$1.1 billion in maintenance projects at U.S. refineries kicked off in Q1 2026. Nearly half of that spend belongs to three companies: ExxonMobil, Marathon Petroleum, and Valero.
Spring turnaround season runs late February through May on the Gulf Coast. If your facility has a major unit turnaround on the schedule right now, the PHA revalidation was supposed to happen before the wrench hit the flange — not during.
Here’s the pattern I see every turnaround cycle: the engineering team spends 11 months running day-to-day operations. Then in month 12, someone realizes the turnaround scope requires a PHA update, the P&IDs haven’t been redlined since the last MOC, and three of the five basis standards are two revisions behind current RAGAGEP.
The scramble that follows is predictable and expensive. Emergency consulting engagements at 2x rate.
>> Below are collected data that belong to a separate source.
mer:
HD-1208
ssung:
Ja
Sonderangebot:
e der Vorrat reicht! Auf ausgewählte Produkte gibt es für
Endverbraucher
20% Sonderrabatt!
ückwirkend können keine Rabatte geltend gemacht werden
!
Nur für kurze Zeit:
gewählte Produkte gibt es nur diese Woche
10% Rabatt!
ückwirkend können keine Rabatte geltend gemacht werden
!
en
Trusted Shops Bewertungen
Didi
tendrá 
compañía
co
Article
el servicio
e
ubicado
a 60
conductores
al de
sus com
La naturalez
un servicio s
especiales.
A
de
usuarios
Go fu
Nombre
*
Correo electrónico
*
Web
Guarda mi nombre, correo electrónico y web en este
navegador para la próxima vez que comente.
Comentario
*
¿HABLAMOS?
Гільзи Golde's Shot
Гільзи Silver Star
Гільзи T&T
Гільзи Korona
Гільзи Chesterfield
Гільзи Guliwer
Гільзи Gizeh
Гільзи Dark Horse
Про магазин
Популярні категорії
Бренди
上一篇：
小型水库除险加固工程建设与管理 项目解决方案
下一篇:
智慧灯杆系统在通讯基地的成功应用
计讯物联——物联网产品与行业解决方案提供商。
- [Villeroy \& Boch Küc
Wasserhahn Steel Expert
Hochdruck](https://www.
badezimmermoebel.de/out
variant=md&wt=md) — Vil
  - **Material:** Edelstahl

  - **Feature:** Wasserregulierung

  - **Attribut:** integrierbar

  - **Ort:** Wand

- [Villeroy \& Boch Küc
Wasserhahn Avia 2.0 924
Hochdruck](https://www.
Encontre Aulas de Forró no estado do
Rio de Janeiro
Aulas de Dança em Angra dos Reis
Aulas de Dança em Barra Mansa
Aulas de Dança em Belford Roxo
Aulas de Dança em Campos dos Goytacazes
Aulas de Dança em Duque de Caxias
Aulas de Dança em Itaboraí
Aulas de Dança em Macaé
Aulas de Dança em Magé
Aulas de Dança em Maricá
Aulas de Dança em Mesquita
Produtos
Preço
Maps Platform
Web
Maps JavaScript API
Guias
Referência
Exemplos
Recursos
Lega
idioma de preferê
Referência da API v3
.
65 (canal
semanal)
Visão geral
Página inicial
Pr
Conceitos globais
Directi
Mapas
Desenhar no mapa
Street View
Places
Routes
Compressed review timelines that miss edge cases. Documentation that technically satisfies the audit checklist but wouldn’t survive a post-incident OSHA investigation.
Most refineries operate on a 4–6 year turnaround cycle for major process units. A CDU that was last turned around in 2021 is approaching its next major outage this year or next. If the engineering standards your PHA references haven’t been gap-analyzed since then, you’re betting $165,514 per finding that nothing material changed in the RAGAGEP.
Standards modernization isn’t a turnaround-season project. It’s a continuous compliance function. The facilities that treat it that way never have the January scramble.
When does your team typically start PHA documentation prep relative to your turnaround date? Months ahead, or weeks?